Watching him it was easy to see why humans have such an affinity for bears. The way that bear pawed through the brush seemed almost human like. I love hoofed wildlife such as deer and elk, but bears are another thing. I’ve crossed them off the list of animals I’ll hunt, despite the critter’s status as a game animal and the fact that many in the hunting world pursue them with great passion.

For me bears almost seem a companion animal of sorts. I can’t imagine I’d enjoy eating one, no matter the taste.

A few days later I saw another bear on the North Fork, this time from the road as we traveled up to Big Creek to put in. Again, others paying closer attention to these things gave away the bear’s presence as we came up on a truck stopped along the road with the two occupants watching, one with binoculars and the other a camera. As we eased past my daughter saw the black bear on the far bank, up to its shoulders in the river.

We stopped and watched until the bear swam off. We saw it again a few hours later when we floated past, and probably only because the weather was nasty that day and hardly anyone else put in that afternoon to spook it before us.

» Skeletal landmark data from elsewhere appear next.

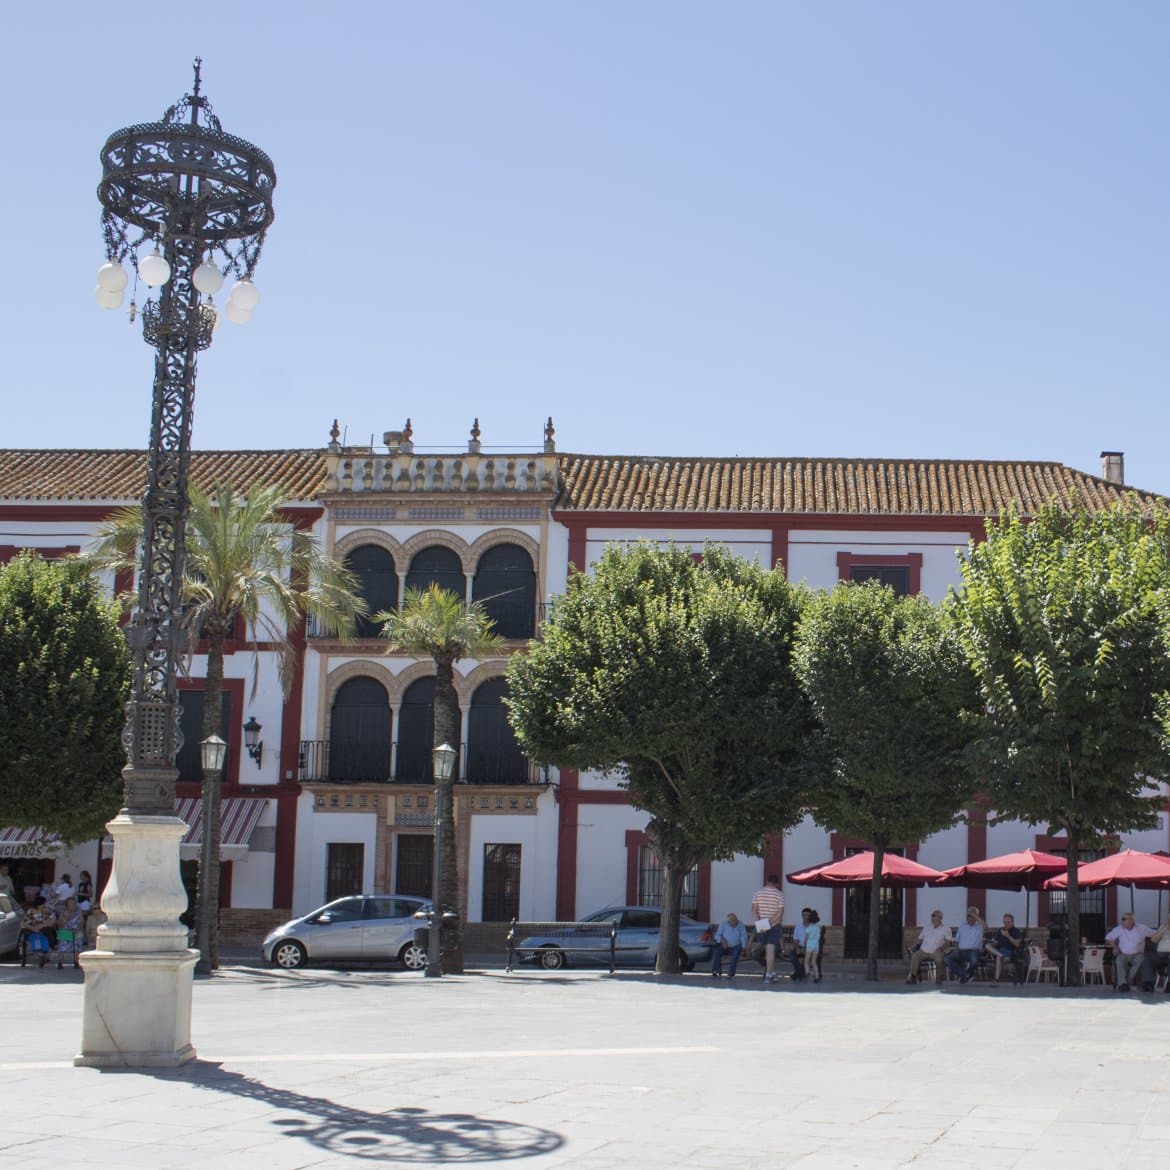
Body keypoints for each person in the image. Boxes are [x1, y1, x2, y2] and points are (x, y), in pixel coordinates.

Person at [1106, 911, 1156, 992]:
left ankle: (1126, 983)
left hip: (1137, 954)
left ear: (1131, 920)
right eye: (1122, 919)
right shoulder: (1119, 929)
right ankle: (1122, 984)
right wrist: (1115, 947)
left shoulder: (1141, 928)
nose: (1123, 921)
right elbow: (1108, 938)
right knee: (1119, 960)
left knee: (1141, 960)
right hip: (1123, 954)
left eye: (1125, 919)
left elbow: (1155, 934)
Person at [751, 874, 785, 984]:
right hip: (774, 925)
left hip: (761, 924)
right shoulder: (779, 894)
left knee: (767, 950)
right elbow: (780, 913)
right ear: (777, 883)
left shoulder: (757, 893)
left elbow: (754, 910)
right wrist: (769, 923)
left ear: (766, 881)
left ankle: (772, 972)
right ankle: (768, 974)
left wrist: (761, 924)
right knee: (770, 949)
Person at [907, 910, 952, 984]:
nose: (933, 918)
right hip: (924, 950)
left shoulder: (946, 928)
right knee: (915, 956)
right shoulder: (927, 927)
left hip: (936, 950)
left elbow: (948, 942)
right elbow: (919, 939)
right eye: (932, 916)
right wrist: (912, 946)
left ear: (940, 918)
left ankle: (938, 977)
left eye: (934, 916)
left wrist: (942, 948)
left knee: (939, 959)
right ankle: (913, 976)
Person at [944, 907, 984, 984]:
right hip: (961, 951)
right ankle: (965, 974)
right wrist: (956, 948)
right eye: (969, 916)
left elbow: (985, 925)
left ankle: (966, 975)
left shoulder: (980, 926)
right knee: (947, 959)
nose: (970, 918)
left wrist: (974, 915)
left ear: (976, 917)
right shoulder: (962, 926)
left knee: (974, 960)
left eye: (972, 916)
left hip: (974, 951)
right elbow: (957, 940)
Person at [984, 912, 1024, 981]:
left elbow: (1017, 944)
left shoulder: (1016, 931)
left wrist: (1008, 936)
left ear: (1012, 922)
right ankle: (1000, 955)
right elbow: (996, 942)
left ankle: (996, 979)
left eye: (1008, 922)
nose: (1006, 924)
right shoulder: (1000, 930)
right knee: (987, 945)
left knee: (999, 957)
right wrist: (993, 943)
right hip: (998, 951)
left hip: (1009, 953)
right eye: (1005, 922)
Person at [710, 911, 748, 977]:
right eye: (732, 922)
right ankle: (715, 970)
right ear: (728, 922)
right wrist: (722, 940)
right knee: (717, 951)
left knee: (735, 953)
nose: (734, 923)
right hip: (724, 946)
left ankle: (731, 972)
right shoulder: (723, 924)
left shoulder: (741, 924)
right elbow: (717, 935)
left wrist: (743, 947)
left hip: (736, 946)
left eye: (735, 921)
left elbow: (743, 936)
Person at [21, 895, 56, 965]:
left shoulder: (47, 911)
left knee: (43, 936)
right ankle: (41, 954)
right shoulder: (30, 911)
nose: (44, 905)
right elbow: (24, 923)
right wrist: (33, 928)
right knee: (35, 937)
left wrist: (43, 925)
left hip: (44, 930)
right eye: (43, 904)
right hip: (32, 930)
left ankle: (43, 954)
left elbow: (53, 920)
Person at [790, 908, 813, 981]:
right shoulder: (798, 926)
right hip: (800, 947)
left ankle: (797, 974)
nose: (806, 917)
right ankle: (800, 973)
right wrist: (797, 948)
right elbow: (795, 940)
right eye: (804, 915)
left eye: (808, 915)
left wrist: (805, 949)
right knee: (792, 953)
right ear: (802, 916)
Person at [803, 910, 822, 983]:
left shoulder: (809, 928)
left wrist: (804, 944)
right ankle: (816, 977)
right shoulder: (818, 927)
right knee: (814, 962)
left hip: (809, 946)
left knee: (806, 962)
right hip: (816, 946)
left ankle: (807, 972)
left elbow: (806, 938)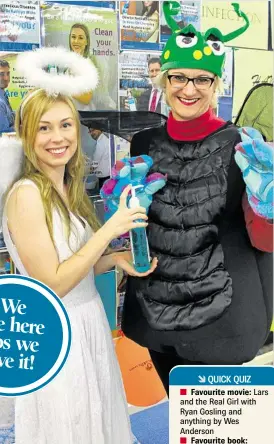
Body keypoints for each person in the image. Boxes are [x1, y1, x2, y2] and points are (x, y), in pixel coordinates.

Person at [121, 1, 273, 395]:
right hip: (157, 316)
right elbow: (135, 225)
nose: (189, 90)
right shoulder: (143, 143)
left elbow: (265, 240)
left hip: (224, 319)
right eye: (179, 78)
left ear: (216, 85)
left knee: (218, 429)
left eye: (202, 79)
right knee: (182, 421)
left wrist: (268, 202)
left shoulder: (243, 146)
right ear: (164, 82)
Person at [1, 87, 157, 443]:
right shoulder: (26, 194)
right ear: (26, 134)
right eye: (44, 128)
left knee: (95, 422)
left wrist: (116, 259)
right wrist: (111, 230)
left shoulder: (64, 189)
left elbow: (76, 265)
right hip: (59, 335)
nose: (58, 137)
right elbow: (52, 284)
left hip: (89, 326)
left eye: (66, 125)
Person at [69, 23, 116, 111]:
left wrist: (62, 87)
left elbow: (86, 98)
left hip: (84, 115)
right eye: (73, 37)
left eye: (81, 38)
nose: (76, 41)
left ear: (86, 41)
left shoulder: (87, 63)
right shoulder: (73, 61)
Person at [0, 59, 14, 134]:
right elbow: (4, 134)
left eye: (8, 73)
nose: (6, 78)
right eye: (1, 74)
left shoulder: (3, 95)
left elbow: (9, 115)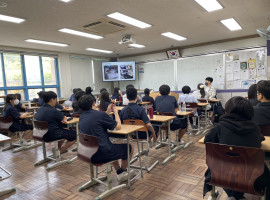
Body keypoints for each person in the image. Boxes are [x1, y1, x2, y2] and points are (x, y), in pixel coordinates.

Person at [203, 96, 269, 200]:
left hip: (221, 173)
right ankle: (236, 195)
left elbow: (207, 142)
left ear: (227, 111)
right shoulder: (255, 129)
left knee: (226, 166)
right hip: (251, 176)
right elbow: (260, 140)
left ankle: (232, 195)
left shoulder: (219, 127)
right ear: (249, 113)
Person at [78, 95, 135, 182]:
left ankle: (119, 171)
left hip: (86, 153)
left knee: (110, 145)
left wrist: (106, 112)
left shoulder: (81, 116)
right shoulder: (100, 114)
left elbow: (98, 118)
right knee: (130, 147)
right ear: (93, 103)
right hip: (101, 154)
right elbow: (118, 126)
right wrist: (116, 112)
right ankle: (123, 173)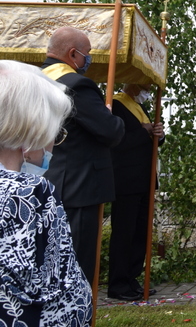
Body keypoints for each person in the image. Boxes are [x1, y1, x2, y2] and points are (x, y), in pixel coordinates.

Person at [0, 60, 93, 326]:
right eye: (55, 134)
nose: (54, 144)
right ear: (30, 137)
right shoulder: (28, 194)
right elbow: (62, 303)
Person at [41, 26, 125, 281]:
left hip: (44, 180)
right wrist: (110, 116)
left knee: (49, 258)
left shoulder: (35, 80)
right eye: (87, 53)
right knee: (76, 262)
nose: (89, 59)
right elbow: (110, 131)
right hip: (78, 186)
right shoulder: (77, 85)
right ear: (73, 54)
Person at [107, 83, 164, 301]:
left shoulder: (141, 107)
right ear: (133, 85)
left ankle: (132, 279)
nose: (148, 91)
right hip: (126, 180)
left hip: (145, 179)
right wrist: (144, 131)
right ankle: (118, 284)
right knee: (124, 234)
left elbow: (150, 140)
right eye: (145, 87)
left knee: (140, 234)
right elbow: (119, 142)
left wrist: (160, 134)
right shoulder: (117, 104)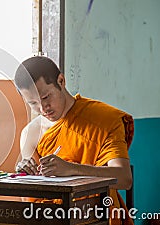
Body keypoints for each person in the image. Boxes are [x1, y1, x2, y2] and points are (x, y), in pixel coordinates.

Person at [14, 56, 134, 225]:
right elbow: (33, 191)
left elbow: (124, 178)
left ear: (61, 81)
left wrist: (72, 169)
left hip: (97, 216)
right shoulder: (30, 133)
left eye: (46, 97)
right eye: (33, 103)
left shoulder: (104, 120)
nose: (42, 109)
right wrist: (22, 171)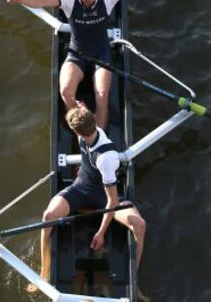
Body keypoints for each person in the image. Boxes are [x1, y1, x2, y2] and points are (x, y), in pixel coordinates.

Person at [7, 0, 178, 129]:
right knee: (66, 93)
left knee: (102, 95)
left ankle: (98, 138)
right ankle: (82, 129)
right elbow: (43, 0)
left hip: (101, 53)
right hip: (77, 53)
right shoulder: (69, 0)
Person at [26, 104, 146, 293]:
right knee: (48, 216)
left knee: (139, 225)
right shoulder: (89, 130)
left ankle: (135, 282)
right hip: (81, 188)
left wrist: (101, 233)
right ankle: (44, 271)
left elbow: (112, 203)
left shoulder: (105, 158)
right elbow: (82, 118)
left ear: (76, 131)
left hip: (105, 196)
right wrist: (78, 105)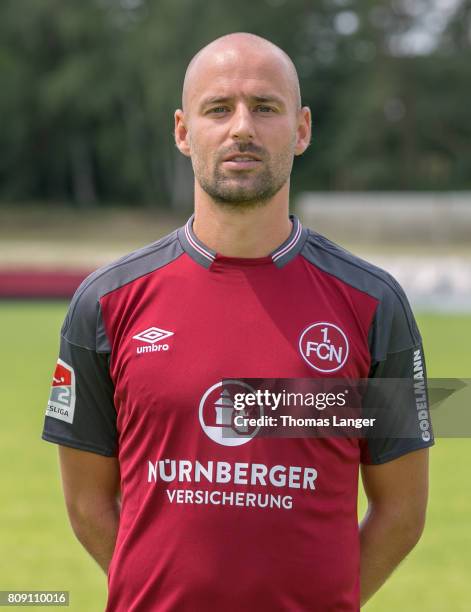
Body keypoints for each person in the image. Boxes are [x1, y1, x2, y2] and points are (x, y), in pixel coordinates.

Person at [42, 32, 434, 611]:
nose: (241, 128)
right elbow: (86, 504)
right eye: (219, 108)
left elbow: (402, 513)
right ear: (183, 131)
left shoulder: (373, 304)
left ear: (301, 129)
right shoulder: (105, 303)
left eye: (265, 107)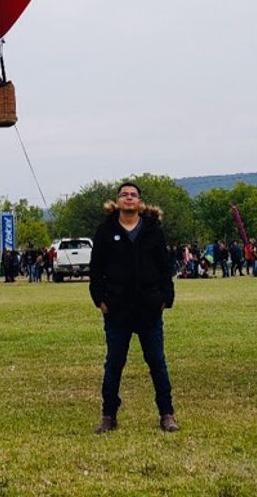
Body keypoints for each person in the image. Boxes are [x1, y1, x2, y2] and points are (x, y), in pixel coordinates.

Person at [89, 182, 178, 434]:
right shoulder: (105, 231)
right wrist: (100, 300)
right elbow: (96, 269)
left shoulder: (153, 230)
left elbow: (165, 266)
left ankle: (167, 413)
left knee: (157, 362)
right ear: (117, 201)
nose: (128, 198)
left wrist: (165, 298)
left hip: (148, 307)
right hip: (117, 308)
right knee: (114, 363)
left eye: (133, 195)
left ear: (140, 202)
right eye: (124, 195)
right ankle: (108, 415)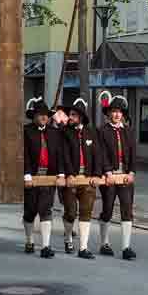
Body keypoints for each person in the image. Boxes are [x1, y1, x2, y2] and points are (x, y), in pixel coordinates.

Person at [96, 92, 137, 260]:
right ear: (108, 113)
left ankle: (126, 247)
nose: (117, 114)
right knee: (107, 209)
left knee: (127, 209)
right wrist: (107, 171)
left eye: (119, 111)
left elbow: (133, 153)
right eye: (113, 111)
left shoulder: (128, 131)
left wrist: (132, 172)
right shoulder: (102, 131)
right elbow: (101, 153)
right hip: (109, 176)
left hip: (125, 176)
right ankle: (104, 243)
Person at [22, 98, 64, 258]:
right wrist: (26, 175)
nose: (44, 117)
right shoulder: (26, 131)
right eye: (40, 115)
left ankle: (46, 246)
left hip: (48, 177)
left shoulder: (54, 133)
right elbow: (24, 154)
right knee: (30, 211)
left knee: (46, 210)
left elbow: (60, 154)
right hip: (31, 177)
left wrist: (60, 174)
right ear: (34, 116)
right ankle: (29, 241)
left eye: (46, 115)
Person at [61, 98, 99, 258]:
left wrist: (97, 174)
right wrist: (69, 174)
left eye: (74, 115)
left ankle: (83, 247)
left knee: (86, 212)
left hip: (88, 178)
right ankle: (68, 237)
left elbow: (98, 155)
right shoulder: (65, 133)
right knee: (70, 212)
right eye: (70, 114)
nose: (71, 117)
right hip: (72, 178)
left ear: (81, 117)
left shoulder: (91, 132)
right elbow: (64, 155)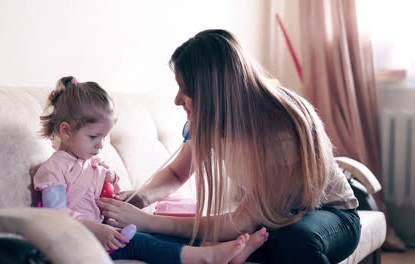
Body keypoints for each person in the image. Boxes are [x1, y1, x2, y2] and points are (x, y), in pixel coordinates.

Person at [96, 29, 362, 264]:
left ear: (213, 92)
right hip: (271, 219)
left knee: (295, 241)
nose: (177, 100)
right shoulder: (209, 121)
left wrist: (148, 220)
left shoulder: (282, 131)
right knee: (153, 239)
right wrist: (138, 201)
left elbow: (240, 223)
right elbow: (178, 173)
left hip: (328, 214)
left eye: (184, 89)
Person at [34, 76, 268, 264]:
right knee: (143, 244)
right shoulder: (53, 170)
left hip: (105, 232)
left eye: (104, 137)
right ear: (65, 131)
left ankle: (221, 251)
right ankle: (205, 258)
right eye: (94, 137)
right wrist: (98, 230)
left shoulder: (92, 162)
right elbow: (58, 216)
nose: (100, 144)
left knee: (157, 237)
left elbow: (96, 196)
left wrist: (114, 187)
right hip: (83, 241)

I got one more look at a black bear after we ran our shuttle and I drove down to the take out at Glacier Rim. As I came down the hill toward the parking lot I watched a skinny little bear run out of the trees to cross, then do a 180 when he saw me, running back into the timber. That bear was a gangly youngster, smaller than a medium-sized dog.

Even a good-sized black bear boar tops out at a few hundred pounds. The remains of the largest short-faced bear discovered stood tall enough on all fours to look a 6-foot man square in the eyes.

That’s a bear I wouldn’t be too thrilled to run across on a North Fork float, even if the professor brought a fire extinguisher-sized can of bear spray along for the ride.